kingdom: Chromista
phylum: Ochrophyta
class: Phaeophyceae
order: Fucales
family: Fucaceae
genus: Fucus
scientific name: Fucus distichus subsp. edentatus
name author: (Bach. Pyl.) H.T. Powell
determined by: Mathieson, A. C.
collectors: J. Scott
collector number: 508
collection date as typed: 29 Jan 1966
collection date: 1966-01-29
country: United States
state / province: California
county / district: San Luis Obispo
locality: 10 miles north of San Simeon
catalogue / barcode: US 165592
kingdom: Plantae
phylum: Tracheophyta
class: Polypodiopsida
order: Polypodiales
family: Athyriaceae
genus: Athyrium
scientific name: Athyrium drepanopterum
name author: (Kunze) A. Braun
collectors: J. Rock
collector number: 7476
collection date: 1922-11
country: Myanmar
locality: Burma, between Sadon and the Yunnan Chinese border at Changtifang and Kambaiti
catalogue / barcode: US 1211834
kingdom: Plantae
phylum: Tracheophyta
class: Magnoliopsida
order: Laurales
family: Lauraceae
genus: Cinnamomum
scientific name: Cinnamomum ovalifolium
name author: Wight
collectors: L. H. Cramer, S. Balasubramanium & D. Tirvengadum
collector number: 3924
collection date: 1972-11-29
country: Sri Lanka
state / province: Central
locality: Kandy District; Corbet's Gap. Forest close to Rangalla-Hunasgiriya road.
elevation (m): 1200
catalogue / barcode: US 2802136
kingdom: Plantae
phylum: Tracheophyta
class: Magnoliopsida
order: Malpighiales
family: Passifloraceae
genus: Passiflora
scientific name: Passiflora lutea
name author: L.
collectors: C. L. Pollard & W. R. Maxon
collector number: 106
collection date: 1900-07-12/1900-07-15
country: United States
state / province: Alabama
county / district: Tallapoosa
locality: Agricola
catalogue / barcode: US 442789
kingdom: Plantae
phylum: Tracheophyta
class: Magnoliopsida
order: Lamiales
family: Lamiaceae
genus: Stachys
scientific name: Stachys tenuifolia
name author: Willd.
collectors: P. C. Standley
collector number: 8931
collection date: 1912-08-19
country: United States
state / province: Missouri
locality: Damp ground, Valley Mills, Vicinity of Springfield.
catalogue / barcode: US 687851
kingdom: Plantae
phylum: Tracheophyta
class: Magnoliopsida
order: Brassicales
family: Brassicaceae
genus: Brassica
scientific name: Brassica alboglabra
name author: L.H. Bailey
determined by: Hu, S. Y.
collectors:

********************

In every item above, switch "collector number" to "field number" and leave everything else unchanged.

kingdom: Chromista
phylum: Ochrophyta
class: Phaeophyceae
order: Fucales
family: Fucaceae
genus: Fucus
scientific name: Fucus distichus subsp. edentatus
name author: (Bach. Pyl.) H.T. Powell
determined by: Mathieson, A. C.
collectors: J. Scott
field number: 508
collection date as typed: 29 Jan 1966
collection date: 1966-01-29
country: United States
state / province: California
county / district: San Luis Obispo
locality: 10 miles north of San Simeon
catalogue / barcode: US 165592
kingdom: Plantae
phylum: Tracheophyta
class: Polypodiopsida
order: Polypodiales
family: Athyriaceae
genus: Athyrium
scientific name: Athyrium drepanopterum
name author: (Kunze) A. Braun
collectors: J. Rock
field number: 7476
collection date: 1922-11
country: Myanmar
locality: Burma, between Sadon and the Yunnan Chinese border at Changtifang and Kambaiti
catalogue / barcode: US 1211834
kingdom: Plantae
phylum: Tracheophyta
class: Magnoliopsida
order: Laurales
family: Lauraceae
genus: Cinnamomum
scientific name: Cinnamomum ovalifolium
name author: Wight
collectors: L. H. Cramer, S. Balasubramanium & D. Tirvengadum
field number: 3924
collection date: 1972-11-29
country: Sri Lanka
state / province: Central
locality: Kandy District; Corbet's Gap. Forest close to Rangalla-Hunasgiriya road.
elevation (m): 1200
catalogue / barcode: US 2802136
kingdom: Plantae
phylum: Tracheophyta
class: Magnoliopsida
order: Malpighiales
family: Passifloraceae
genus: Passiflora
scientific name: Passiflora lutea
name author: L.
collectors: C. L. Pollard & W. R. Maxon
field number: 106
collection date: 1900-07-12/1900-07-15
country: United States
state / province: Alabama
county / district: Tallapoosa
locality: Agricola
catalogue / barcode: US 442789
kingdom: Plantae
phylum: Tracheophyta
class: Magnoliopsida
order: Lamiales
family: Lamiaceae
genus: Stachys
scientific name: Stachys tenuifolia
name author: Willd.
collectors: P. C. Standley
field number: 8931
collection date: 1912-08-19
country: United States
state / province: Missouri
locality: Damp ground, Valley Mills, Vicinity of Springfield.
catalogue / barcode: US 687851
kingdom: Plantae
phylum: Tracheophyta
class: Magnoliopsida
order: Brassicales
family: Brassicaceae
genus: Brassica
scientific name: Brassica alboglabra
name author: L.H. Bailey
determined by: Hu, S. Y.
collectors:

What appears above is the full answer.